Chloe: C’mon Jack! Gimme a break! I mean, you have survived three nuclear strikes, you came back from the dead twice, you have recovered from at least a dozen gunshot wounds, you are 45 and you run like a 20-year-old boy and you still go to the missions without a helmet and a bullet-proof vest! So, lose the surprised look, already!

Jack Bauer: Whatever dude…

Chloe: I AM NOT A DUDE! Although, I have to admit that I look like one… Oh! Wait a sec! I think that the writer came up with a last minute back up plan! I am sending it to your PDA asap.

Jack Bauer: It was about ti… Damn it! (he means «Holy crap», but cursing is not allowed in prime time television) What is this smell? Oh my God! I can’t breath! I think the Arabs are trying to poison me. Damn you Ahmed!

Chloe: What smell Jack? I don’t see anything in the satellite! I am afraid that you will have to describe the smell, if you want me to help you.

Jack Bauer: Ca… Can’t… Talk… it’s… Ki… lling me…

Chloe: JACK! Don’t give up now! You can do this Jack. Just tell me what is it like…

Jack Bauer: Smells… Li… Like… Pe… pepe… roni…

Chloe: Peperoni! Got it… I am gonna run a database search, using a quantized algorithm, in order to find the cause of this toxic smell…

Jack Bauer: Hu…Hu… rry…

Chloe: Don’t be such a baby! We both know that you will survive in the end!

Jack Bauer: I know. I am just trying to be a little melodramatic here. I mean, after 8 years of returning the series you have to do everything in order to keep your audience interested. It’s tough to make a popular show these days. So… he… help… me… pl… please!

Chloe: I see… Oh! Wait a minute! I think I came up with something. Omg! You ‘re not gonna like this!

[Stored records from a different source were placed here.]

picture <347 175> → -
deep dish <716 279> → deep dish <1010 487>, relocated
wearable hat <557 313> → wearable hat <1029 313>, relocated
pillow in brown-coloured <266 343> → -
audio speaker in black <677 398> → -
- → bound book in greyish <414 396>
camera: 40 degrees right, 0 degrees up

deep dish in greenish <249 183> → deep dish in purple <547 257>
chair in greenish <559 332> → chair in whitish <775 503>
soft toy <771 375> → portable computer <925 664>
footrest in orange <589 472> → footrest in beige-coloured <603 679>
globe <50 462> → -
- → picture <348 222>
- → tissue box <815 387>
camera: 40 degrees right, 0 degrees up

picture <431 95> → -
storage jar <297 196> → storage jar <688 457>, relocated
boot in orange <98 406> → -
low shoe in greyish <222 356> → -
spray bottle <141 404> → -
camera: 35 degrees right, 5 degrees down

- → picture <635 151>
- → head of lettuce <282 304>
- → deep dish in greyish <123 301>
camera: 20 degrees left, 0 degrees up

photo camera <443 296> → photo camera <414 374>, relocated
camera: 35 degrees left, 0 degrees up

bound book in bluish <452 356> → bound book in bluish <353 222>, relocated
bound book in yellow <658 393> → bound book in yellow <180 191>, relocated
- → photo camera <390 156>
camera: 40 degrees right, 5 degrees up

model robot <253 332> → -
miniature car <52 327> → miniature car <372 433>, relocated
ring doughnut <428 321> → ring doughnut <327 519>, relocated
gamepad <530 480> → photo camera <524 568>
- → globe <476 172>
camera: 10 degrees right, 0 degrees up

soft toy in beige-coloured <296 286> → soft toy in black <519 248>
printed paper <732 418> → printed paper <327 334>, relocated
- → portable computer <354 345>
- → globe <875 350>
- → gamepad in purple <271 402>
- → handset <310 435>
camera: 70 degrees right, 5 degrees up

Jack Bauer: What… is… it…?

Chloe: Our flawless analysis indicates that the source of the smell is 100% natural… This means that… I don’t really know how to express this… So, let me ask you this way: Who cut the cheese Jack?

Jack Bauer: Damn… it… !…

Chloe: Jack?

Jack Bauer: Must… have… been… me…

Chloe: What? It can’t be. There must be some other reasonable explanation!

Jack Bauer: No… Chloe… I… am… only… person… in… room…

Chloe: NOOOOOOOOOO!

Jack Bauer: Gotta… take… my… self… into… custody… I… jeopardized… mission…

Chloe: No Jack! You can’t do this! NO JACK! YOU CAN’T!